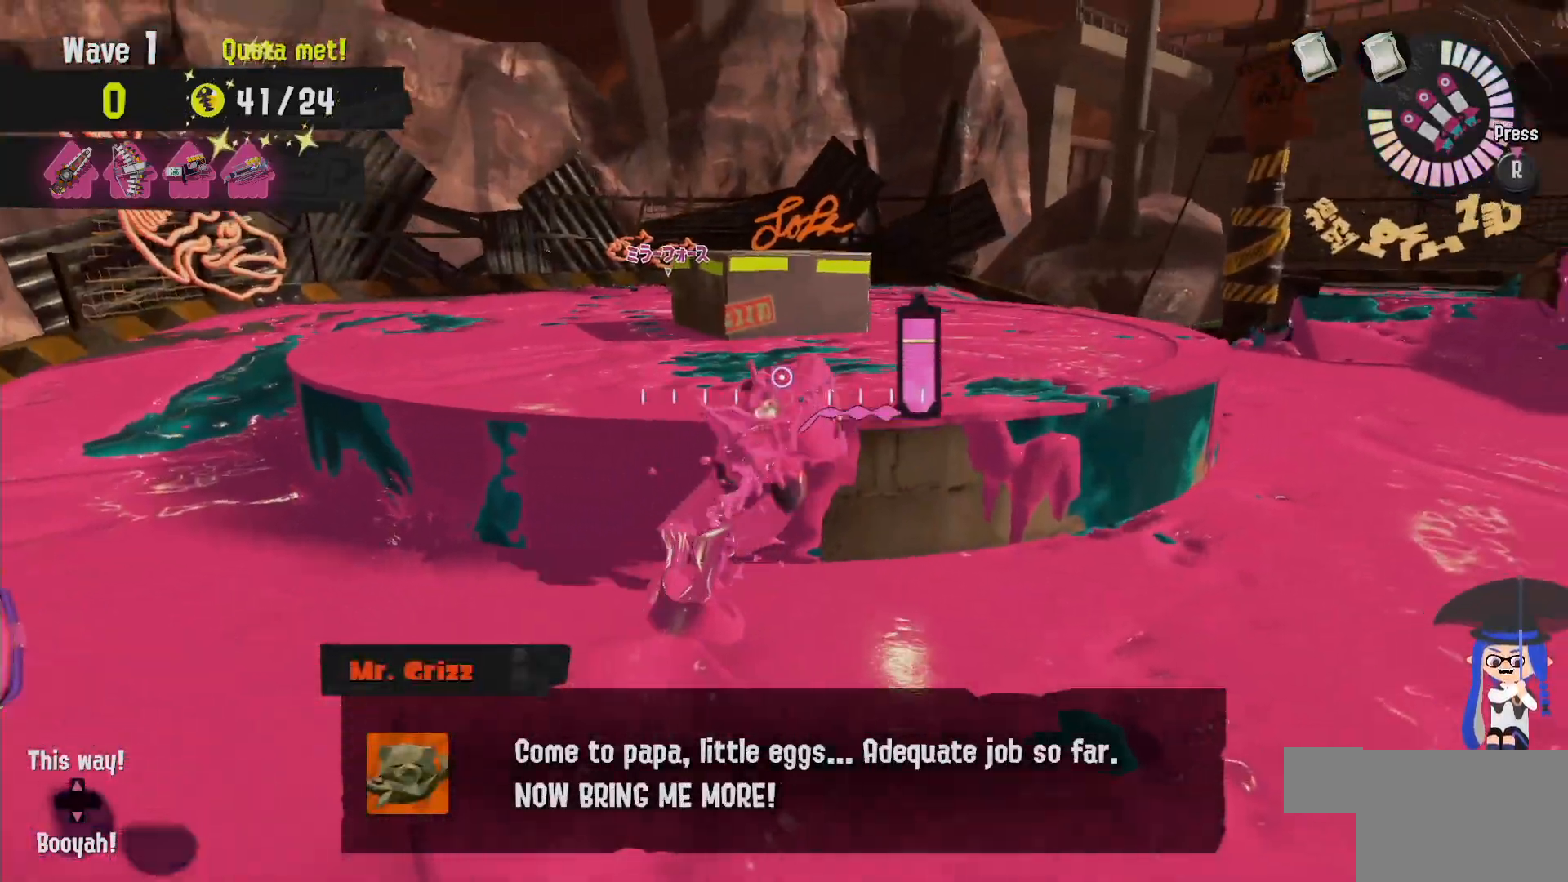
{"buttons": [], "left_stick": "up-left", "right_stick": "center", "events": [[133, "L2", "up"], [217, "B", "up"], [233, "left_stick", "up"], [367, "left_stick", "up-left"]]}
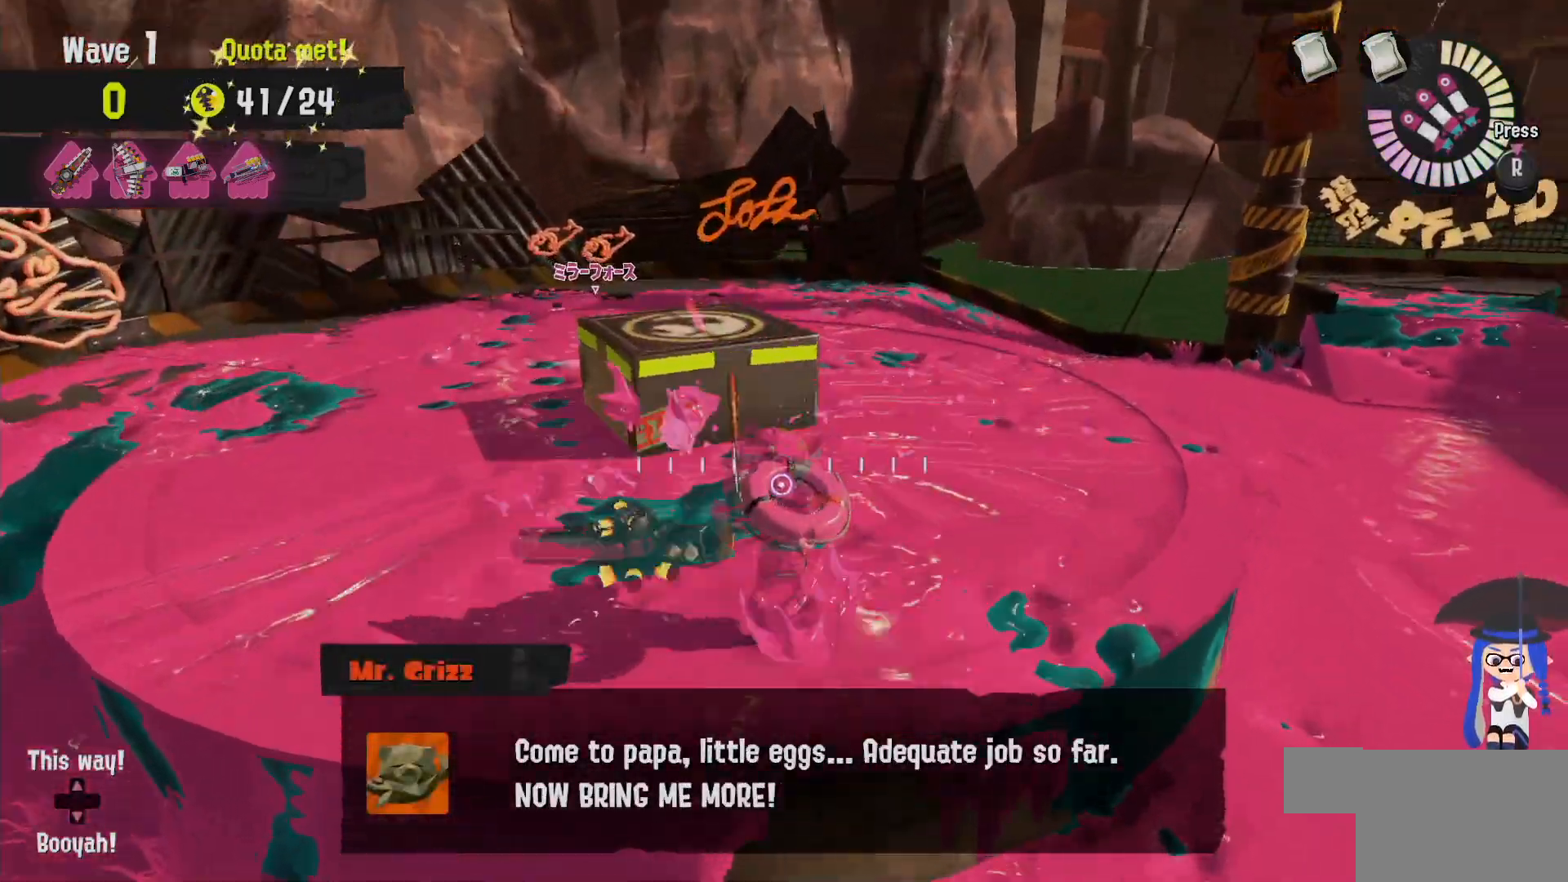
{"buttons": [], "left_stick": "center", "right_stick": "center", "events": [[433, "left_stick", "center"]]}
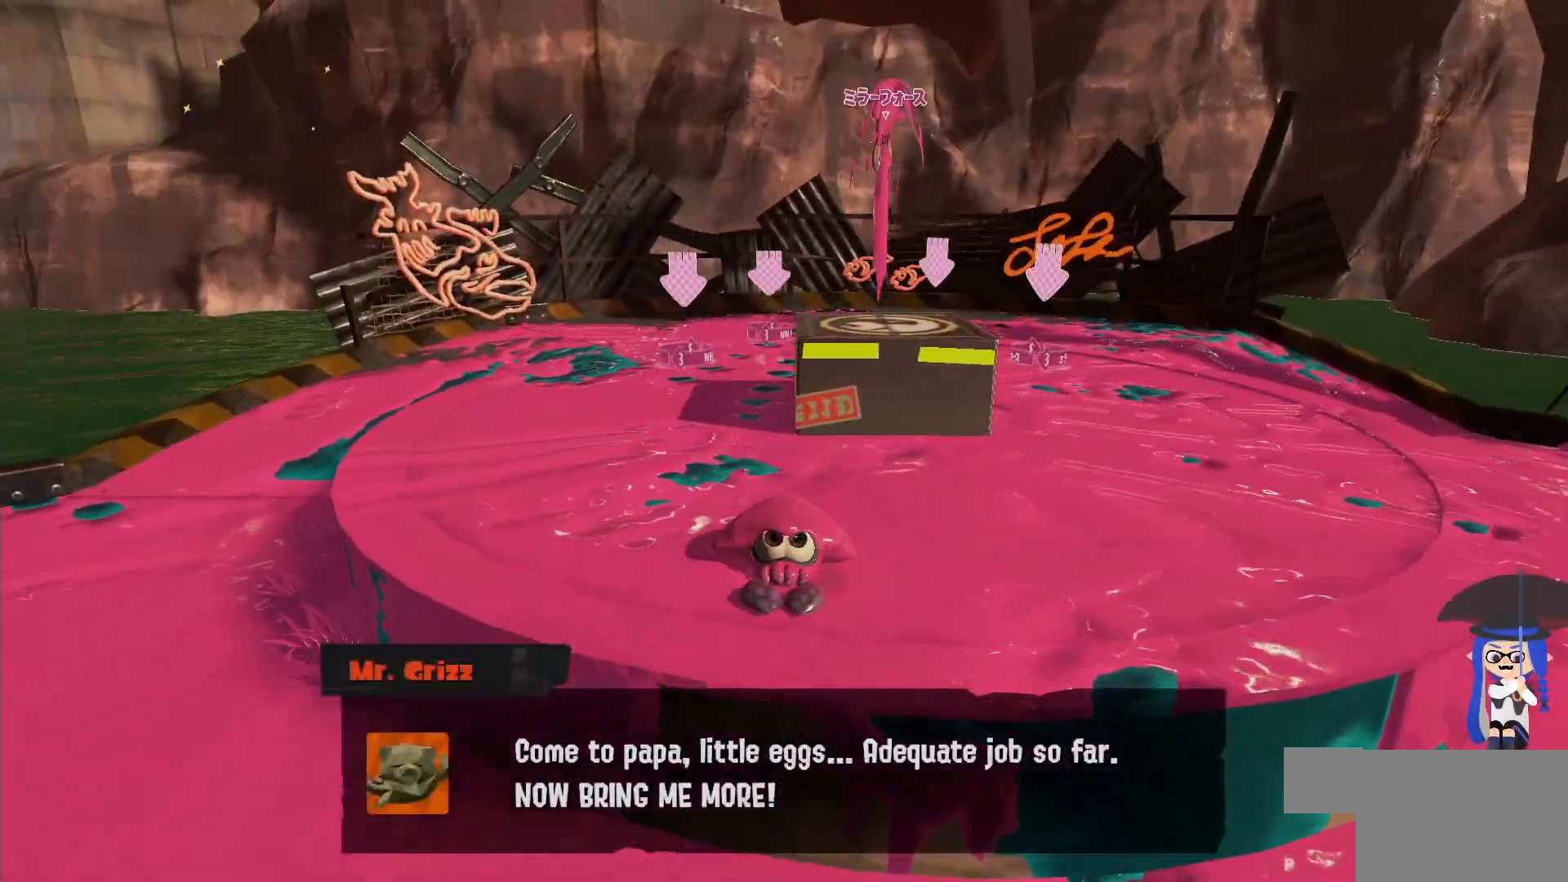
{"buttons": [], "left_stick": "center", "right_stick": "center", "events": []}
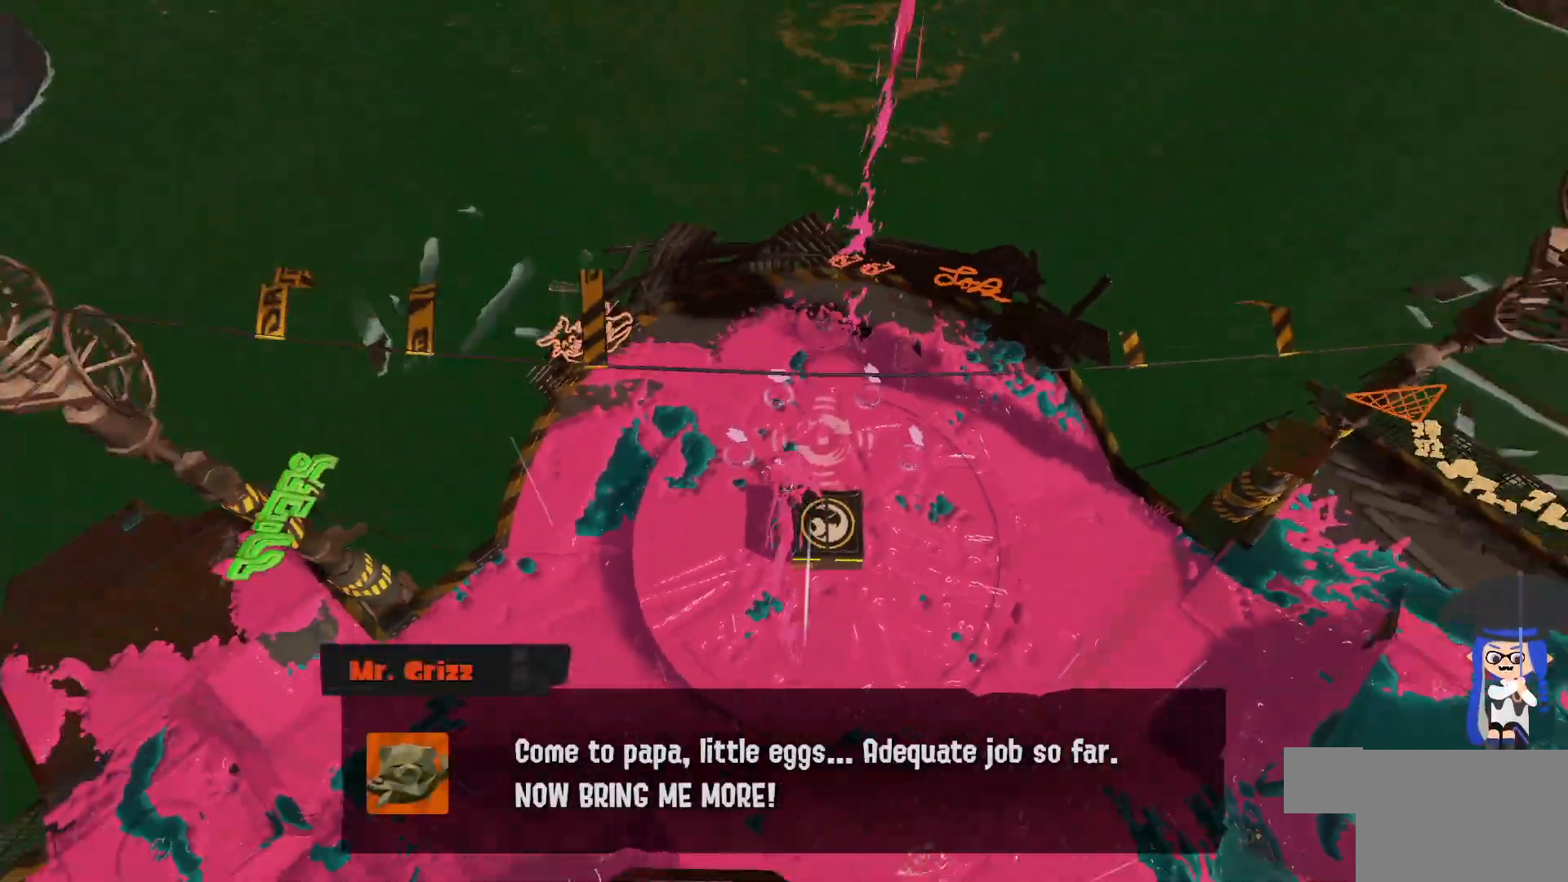
{"buttons": [], "left_stick": "center", "right_stick": "center", "events": []}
===
[Problem to solve] Apart from the pictures, the whole listing should be reproduced exactly.

[Answer for this exercise]
{"buttons": [], "left_stick": "up-left", "right_stick": "center", "events": [[133, "L2", "up"], [217, "B", "up"], [233, "left_stick", "up"], [367, "left_stick", "up-left"]]}
{"buttons": [], "left_stick": "center", "right_stick": "center", "events": [[433, "left_stick", "center"]]}
{"buttons": [], "left_stick": "center", "right_stick": "center", "events": []}
{"buttons": [], "left_stick": "center", "right_stick": "center", "events": []}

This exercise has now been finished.